You could do that, using a pair of poles per pier, but the poles will soon and quite rapidly corrode, whether galvanised-steel or aluminium. Especially in what look like quite impermeable, water-retaining soil. Naked pipes simply sunk into the ground will also want to sink further if they can, especially when the soil is as wet as seems possible.
A better solution would be concrete ground pads with the pipes held to those by appropriate galvanised-steel sockets – all commercial items.
Our club’s main track is ground-level but the raised 16mm-scale circuit is held on plastic drain-pipe columns in concrete footings. If you do that, note that the PVC pipe intended for buried services is attacked by sunlight, and we have keep ours painted. Not suitable for passenger-carrying trains just on PVC pipes of course, but it might be feasible to use large-diameter pipes filled with concrete, preferably reinforced. Then the tube is just a mould/covering.
Really, concrete is about the most reliable material for such ground-works but yes, it is heavy and time-consuming to use. One option is to cast in-situ: make, say, 10 timber moulds, fill each with concrete on its location on prepared ground, the mix with carefully gauged water and properly tamped so self-supporting after about two days (but not fully load-bearing for at least two weeks); release and move the moulds to the next set. So no handling of tank-traps themselves.
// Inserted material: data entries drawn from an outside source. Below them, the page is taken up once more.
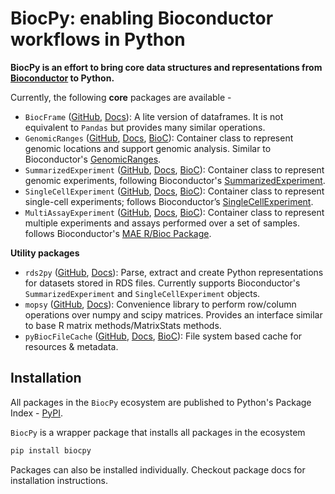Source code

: # BiocPy: enabling Bioconductor workflows in Python

**BiocPy is an effort to bring core data structures and representations from [Bioconductor](https://www.bioconductor.org) to Python.**

Currently, the following **core** packages are available - 
- `BiocFrame` ([GitHub](https://github.com/BiocPy/BiocFrame), [Docs](https://biocpy.github.io/BiocFrame/)): A lite version of dataframes. It is not equivalent to `Pandas` but provides many similar operations.
- `GenomicRanges` ([GitHub](https://github.com/BiocPy/GenomicRanges), [Docs](https://biocpy.github.io/GenomicRanges/), [BioC](https://bioconductor.org/packages/release/bioc/html/GenomicRanges.html)): Container class to represent genomic locations and support genomic analysis. Similar to Bioconductor's [GenomicRanges](https://bioconductor.org/packages/release/bioc/html/GenomicRanges.html).
- `SummarizedExperiment` ([GitHub](https://github.com/BiocPy/SummarizedExperiment), [Docs](https://biocpy.github.io/SummarizedExperiment/), [BioC](https://bioconductor.org/packages/release/bioc/html/SummarizedExperiment.html)): Container class to represent genomic experiments, following Bioconductor's [SummarizedExperiment](https://bioconductor.org/packages/release/bioc/html/SummarizedExperiment.html).
- `SingleCellExperiment` ([GitHub](https://github.com/BiocPy/SingleCellExperiment), [Docs](https://biocpy.github.io/SingleCellExperiment/), [BioC](https://bioconductor.org/packages/release/bioc/html/SingleCellExperiment.html)): Container class to represent single-cell experiments; follows Bioconductor’s [SingleCellExperiment](https://bioconductor.org/packages/release/bioc/html/SingleCellExperiment.html).
- `MultiAssayExperiment` ([GitHub](https://github.com/BiocPy/MultiAssayExperiment), [Docs](https://biocpy.github.io/MultiAssayExperiment/), [BioC](https://bioconductor.org/packages/release/bioc/html/MultiAssayExperiment.html)): Container class to represent multiple experiments and assays performed over a set of samples. follows Bioconductor's [MAE R/Bioc Package](https://bioconductor.org/packages/release/bioc/html/MultiAssayExperiment.html).

**Utility packages**

- `rds2py` ([GitHub](https://github.com/BiocPy/rds2py), [Docs](https://biocpy.github.io/rds2py/)): Parse, extract and create Python representations for datasets stored in RDS files. Currently supports Bioconductor's `SummarizedExperiment` and `SingleCellExperiment` objects.
- `mopsy` ([GitHub](https://github.com/BiocPy/mopsy), [Docs](https://biocpy.github.io/mopsy/)): Convenience library to perform row/column operations over numpy and scipy matrices. Provides an interface similar to base R matrix methods/MatrixStats methods.
- `pyBiocFileCache` ([GitHub](https://github.com/BiocPy/pyBiocFileCache), [Docs](https://pypi.org/project/pyBiocFileCache/), [BioC](https://github.com/Bioconductor/BiocFileCache)): File system based cache for resources & metadata. 

## Installation

All packages in the `BiocPy` ecosystem are published to Python's Package Index - [PyPI](https://pypi.org/). 

`BiocPy` is a wrapper package that installs all packages in the ecosystem

```sh
pip install biocpy
```

Packages can also be installed individually. Checkout package docs for installation instructions.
Is that ground heavy clay? Ours is, and it does give weather-related expansion and contraction problems; by both ground-water and the sun’s heat. So being able to adjust the rail’s bearings on the supports is a wise idea.
Your existing raised track looks much the same construction as my club’s first one; built on reclaimed quarry land. It was generally stable but the plinths, about 18″ square on their bases, did sometimes subside slightly.
An alternative may be to install concrete foundation pads to carry piers built from standard concrete blocks, with adjustable pads under the rails. One raised track I have seen, looks as if on a continuous wall partially embanked for appearance – but that’s a lot of material and work!